Above all, Abraham Lincoln insisted that the cold refusal of the Constitution to mandate the legitimacy of “property in man,” as well as the supervision over the federal territories that it gave to Congress, were living proofs of the Constitution’s anti-slavery intent. “The effort to prove that our fathers who framed the government under which we live” somehow did not “forbid the federal government to control slavery in the federal territories, is as if, when a man stands before you, so that you see him, and lay your hand upon him, you should go about examining his tracks, and insisting therefrom, that he is not present, but somewhere else.”

This refusal to see that the persistence of slavery grew, not out of the Constitution itself, but out of slaveholders’ refusal to follow the Constitution’s leading on the subject, led Lincoln to ridicule the notion that the Constitution ever condoned slavery. “It was not we, but you, who discarded the old policy of the fathers,” Lincoln said in his Cooper Union speech of February 27, 1860. “We resisted, and still resist, your innovation; and thence comes the greater prominence of the question.” Lincoln was indignant at the assertion that the Constitution somehow guaranteed slaveholding as a right. “No such right is specifically written in the Constitution. That instrument is literally silent about any such right. We, on the contrary, deny that such a right has any existence in the Constitution, even by implication.”

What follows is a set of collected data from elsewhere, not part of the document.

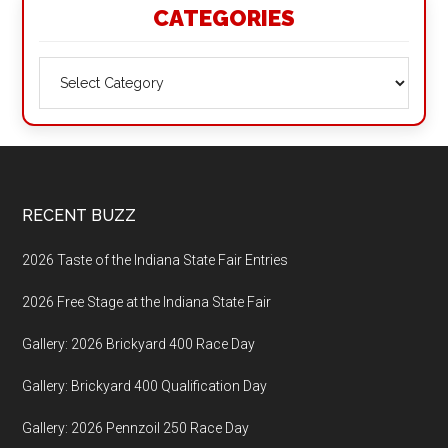
CATEGORIES
Categories
Footer
RECENT BUZZ
2026 Taste of the Indiana State Fair Entries
2026 Free Stage at the Indiana State Fair
Gallery: 2026 Brickyard 400 Race Day
Gallery: Brickyard 400 Qualification Day
Gallery: 2026 Pennzoil 250 Race Day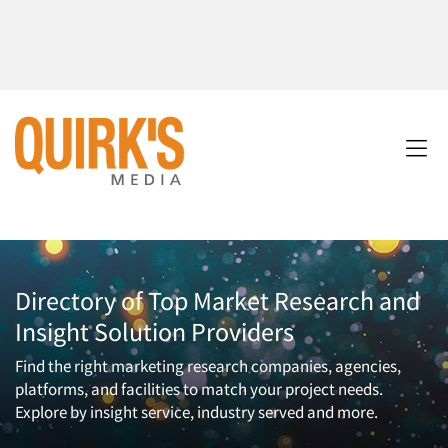
Directory of Top Market Research and
Insight Solution Providers
Find the right marketing research companies, agencies,
platforms, and facilities to match your project needs.
Explore by insight service, industry served and more.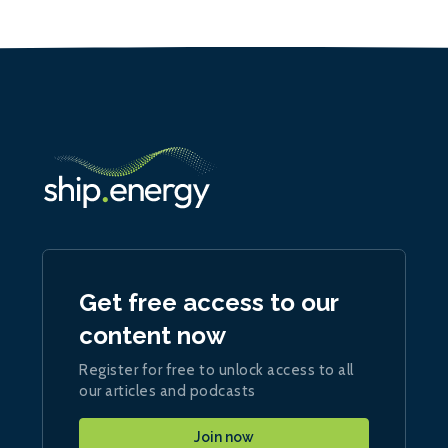
Get free access to our
content now
Register for free to unlock access to all
our articles and podcasts
Join now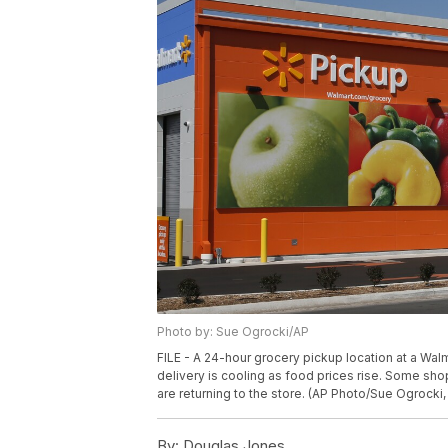
Photo by: Sue Ogrocki/AP
FILE - A 24-hour grocery pickup location at a Wal
delivery is cooling as food prices rise. Some sho
are returning to the store. (AP Photo/Sue Ogrocki, 
By:
Douglas Jones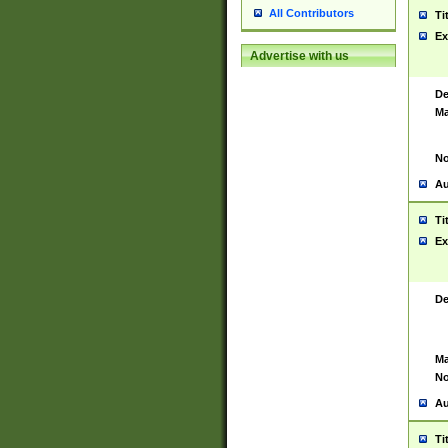
All Contributors
Ti
Ex
Advertise with us
De
Ma
No
Au
Ti
Ex
De
Ma
No
Au
Ti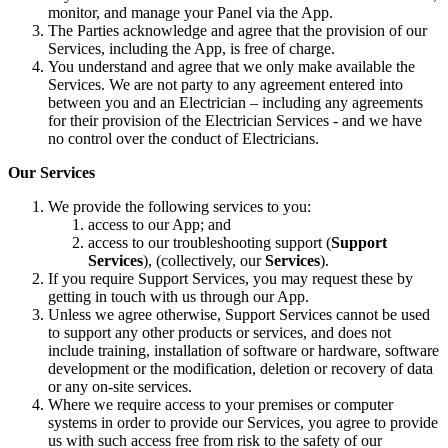
monitor, and manage your Panel via the App.
The Parties acknowledge and agree that the provision of our
Services, including the App, is free of charge.
You understand and agree that we only make available the
Services. We are not party to any agreement entered into
between you and an Electrician – including any agreements
for their provision of the Electrician Services - and we have
no control over the conduct of Electricians.
Our Services
We provide the following services to you:
access to our App; and
access to our troubleshooting support (
Support
Services
), (collectively, our
Services
).
If you require Support Services, you may request these by
getting in touch with us through our App.
Unless we agree otherwise, Support Services cannot be used
to support any other products or services, and does not
include training, installation of software or hardware, software
development or the modification, deletion or recovery of data
or any on-site services.
Where we require access to your premises or computer
systems in order to provide our Services, you agree to provide
us with such access free from risk to the safety of our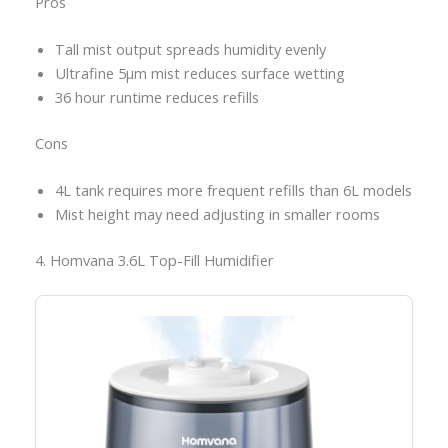
Pros
Tall mist output spreads humidity evenly
Ultrafine 5μm mist reduces surface wetting
36 hour runtime reduces refills
Cons
4L tank requires more frequent refills than 6L models
Mist height may need adjusting in smaller rooms
4. Homvana 3.6L Top-Fill Humidifier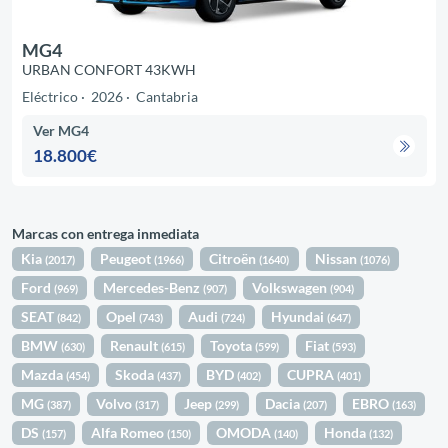
MG4
URBAN CONFORT 43KWH
Eléctrico
2026
Cantabria
Ver MG4
18.800€
Marcas con entrega inmediata
Kia
Peugeot
Citroën
Nissan
(2017)
(1966)
(1640)
(1076)
Ford
Mercedes-Benz
Volkswagen
(969)
(907)
(904)
SEAT
Opel
Audi
Hyundai
(842)
(743)
(724)
(647)
BMW
Renault
Toyota
Fiat
(630)
(615)
(599)
(593)
Mazda
Skoda
BYD
CUPRA
(454)
(437)
(402)
(401)
MG
Volvo
Jeep
Dacia
EBRO
(387)
(317)
(299)
(207)
(163)
DS
Alfa Romeo
OMODA
Honda
(157)
(150)
(140)
(132)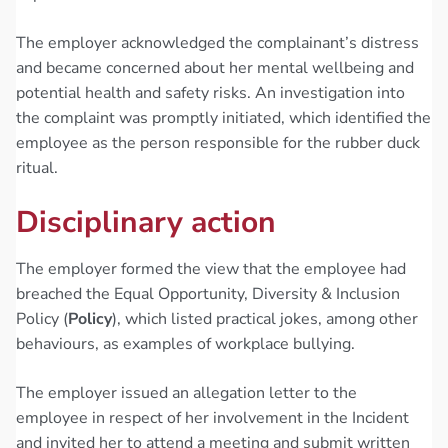
The employer acknowledged the complainant’s distress
and became concerned about her mental wellbeing and
potential health and safety risks. An investigation into
the complaint was promptly initiated, which identified the
employee as the person responsible for the rubber duck
ritual.
Disciplinary action
The employer formed the view that the employee had
breached the Equal Opportunity, Diversity & Inclusion
Policy (
Policy
), which listed practical jokes, among other
behaviours, as examples of workplace bullying.
The employer issued an allegation letter to the
employee in respect of her involvement in the Incident
and invited her to attend a meeting and submit written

Neither the word “slave” nor “slavery” is to be found in the Constitution, nor the word “property” even, in any connection with language alluding to the things slave, or slavery, and that wherever in that instrument the slave is alluded to, he is called a “person;” and wherever his master’s legal right in relation to him is alluded to, it is spoken of as “service or labor which may be due,” as a debt payable in service or Labor …

And the fundamental premise on which Lincoln built this assertion is the same as Madison’s: “this mode of alluding to slaves and slavery, instead of speaking of them, was employed on purpose to exclude from the Constitution the idea that there could be property in man.” In that respect, Professor Wilentz’s book is itself one long Lincolnian statement of the Constitution’s direction.

For the neo-Garrisonian critique of the Constitution to stand, we must assume that all of these voices, from Madison to Lincoln, were wrong—wrong in how they understood the Constitution, wrong about slavery, and wrong about the basic issue Professor Wilentz places in the path of the neo-Garrisonians, that that Constitution gave no sanction to the fundamental pro-slavery proposition that there could be property in man. This does not mean that Garrison or his modern avatars are themselves wrong about slavery itself—they are not, and that is the great strength of their critique—or that the Constitution is a stainless and perfect confection. There was an opportunity in 1787 to have torn up slavery by its roots, to have cured the republic’s single greatest birth defect while it was yet in its infancy, and that opportunity was missed. But the missing came as much through overconfidence that the march of opinion would wipe out slavery on its own, and as much through the miscalculations of political compromise, as through any conscious policy to foster or promote slavery. Absent the basic embrace in the Constitution of any notion that there could be “property in man,” slavery was a rootless weed—noxious in its nature and quite capable, like poison ivy, of imposing immense misery, but lacking any essential sustenance there.